By | Shankar Thayumanavan | Helping lead with Clarity, Courage and Compassion, Author of “Making of a Level 5 Design Thinker”, ICF Certified Leadership Coach (PCC), Level 5 Design Thinking Coach
The word “empathy” as defined in the dictionary is “the ability to share someone else’s feelings or experiences by imagining what it would be like to be in that person’s situation”. This word has become quite overused in professional circles of late. Would like to explore the deeper significance of the “act of empathy” in this post.
In order to appreciate what “empathy” really is, we need to understand the psychological make up of us human beings – what we call as the “Me”. “Me” is a conditioning of the past. It is the sum total of our accumulated past experiences stored in memory as knowledge. The moment we identify ourselves with this “Me”, we create a sense of separation between ourselves and the people around us. We create an image of ourselves and an image of others. So the interaction happens between these images that we have created, than the people themselves. In essence we are not in a position to relate to the other person once we have created an image of them based on our past experiences. For eg. let us say someone insults or hurts us. The next time we meet them we have an image of them as “someone who has hurt us” and the image of ourselves as “someone who has been hurt”. So when we carry these images of the past, are we really able to relate to the other person?
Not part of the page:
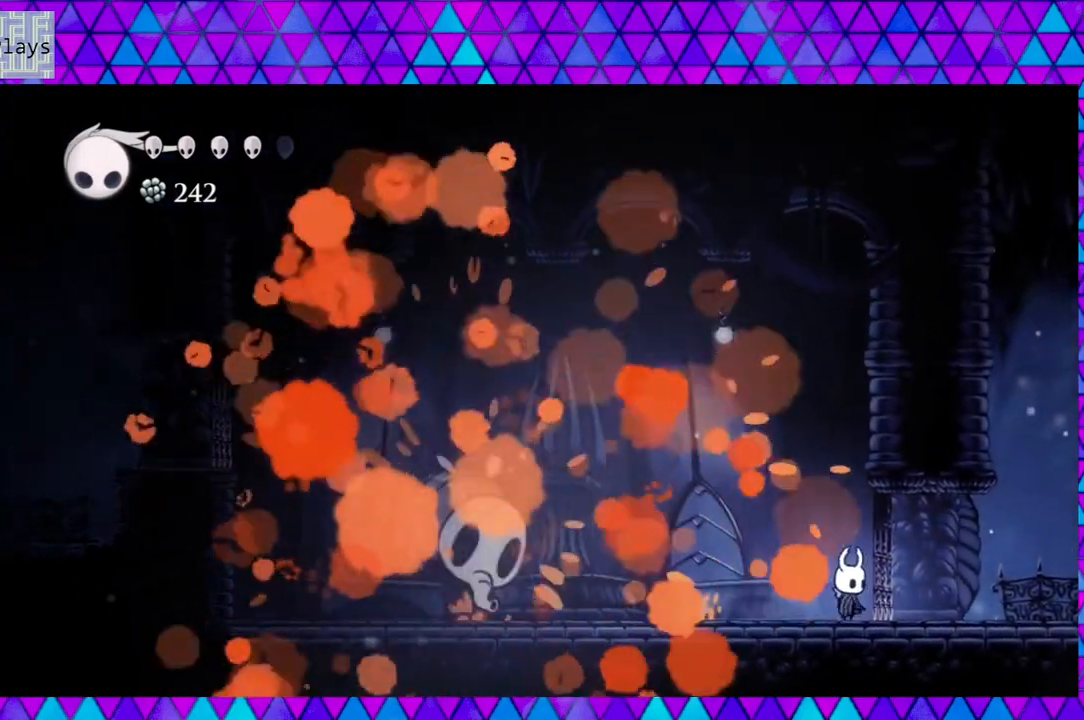
{"buttons": ["DPAD_LEFT"], "left_stick": "left", "right_stick": "center", "events": [[450, "DPAD_LEFT", "down"]]}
These images that we carry cause the sense of separation between ourselves and the people around us. They are the source of all conflict and one’s inability to “empathize” with the other person. We fail to truly understand the other person, rather see them through the lens of our conclusions, prejudices and biases about them. That way we simply fail to listen to the other person. How can there be “empathy” when we cannot “listen” to the other person?
How to end this sense of separation that we ourselves have created? Is this even possible? Of course it is provided we develop the right perception.